__ACTIVITY__.
Wherever the string "Muqui" occurs in a line of these records, report that line.

Start of DATA FOR PROCESSING

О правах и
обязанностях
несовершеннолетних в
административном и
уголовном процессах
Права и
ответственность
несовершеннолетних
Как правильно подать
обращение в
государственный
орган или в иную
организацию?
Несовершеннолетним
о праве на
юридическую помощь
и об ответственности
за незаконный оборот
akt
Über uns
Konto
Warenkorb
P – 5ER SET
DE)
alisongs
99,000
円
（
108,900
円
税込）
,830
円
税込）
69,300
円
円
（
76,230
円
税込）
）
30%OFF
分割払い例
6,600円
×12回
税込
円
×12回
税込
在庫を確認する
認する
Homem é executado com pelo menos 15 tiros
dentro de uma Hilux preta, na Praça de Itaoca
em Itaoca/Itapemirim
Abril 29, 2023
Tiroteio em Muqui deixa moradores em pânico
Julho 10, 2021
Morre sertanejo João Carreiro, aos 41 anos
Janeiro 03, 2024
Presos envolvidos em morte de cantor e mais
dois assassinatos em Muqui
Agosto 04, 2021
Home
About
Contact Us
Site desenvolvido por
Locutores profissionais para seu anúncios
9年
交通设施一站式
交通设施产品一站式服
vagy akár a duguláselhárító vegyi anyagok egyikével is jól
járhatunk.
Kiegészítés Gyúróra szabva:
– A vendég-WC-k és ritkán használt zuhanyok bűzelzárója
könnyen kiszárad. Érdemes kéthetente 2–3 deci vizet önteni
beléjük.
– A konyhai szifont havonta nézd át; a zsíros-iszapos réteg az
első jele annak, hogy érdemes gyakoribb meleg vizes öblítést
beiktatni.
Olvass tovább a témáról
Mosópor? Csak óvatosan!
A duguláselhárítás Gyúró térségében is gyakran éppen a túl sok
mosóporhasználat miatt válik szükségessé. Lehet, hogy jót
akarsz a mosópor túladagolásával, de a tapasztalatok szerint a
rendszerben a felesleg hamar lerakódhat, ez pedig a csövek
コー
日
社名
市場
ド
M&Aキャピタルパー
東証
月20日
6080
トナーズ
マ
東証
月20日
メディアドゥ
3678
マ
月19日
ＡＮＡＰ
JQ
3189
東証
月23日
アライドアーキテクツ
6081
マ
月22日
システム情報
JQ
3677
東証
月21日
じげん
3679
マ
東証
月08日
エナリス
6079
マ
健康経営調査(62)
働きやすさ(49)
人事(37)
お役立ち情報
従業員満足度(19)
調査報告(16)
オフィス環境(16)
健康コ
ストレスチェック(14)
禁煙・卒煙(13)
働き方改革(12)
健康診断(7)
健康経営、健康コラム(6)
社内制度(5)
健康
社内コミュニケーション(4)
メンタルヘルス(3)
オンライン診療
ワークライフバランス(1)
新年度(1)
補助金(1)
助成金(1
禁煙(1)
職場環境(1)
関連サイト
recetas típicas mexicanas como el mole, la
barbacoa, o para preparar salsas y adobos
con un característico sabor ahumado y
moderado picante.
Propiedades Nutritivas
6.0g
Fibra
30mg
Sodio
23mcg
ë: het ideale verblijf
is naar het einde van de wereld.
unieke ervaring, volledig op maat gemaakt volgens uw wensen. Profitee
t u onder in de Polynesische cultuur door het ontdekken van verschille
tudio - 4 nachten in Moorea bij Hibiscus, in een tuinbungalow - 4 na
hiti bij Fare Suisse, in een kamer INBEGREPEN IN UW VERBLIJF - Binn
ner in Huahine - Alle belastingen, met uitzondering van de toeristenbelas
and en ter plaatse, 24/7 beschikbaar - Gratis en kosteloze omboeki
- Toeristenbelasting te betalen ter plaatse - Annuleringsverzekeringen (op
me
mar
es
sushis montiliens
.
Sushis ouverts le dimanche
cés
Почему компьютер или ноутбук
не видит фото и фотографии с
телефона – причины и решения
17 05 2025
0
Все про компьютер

End of DATA FOR PROCESSING

__EXPECTED OUTPUT__.
Tiroteio em Muqui deixa moradores em pânico
dois assassinatos em Muqui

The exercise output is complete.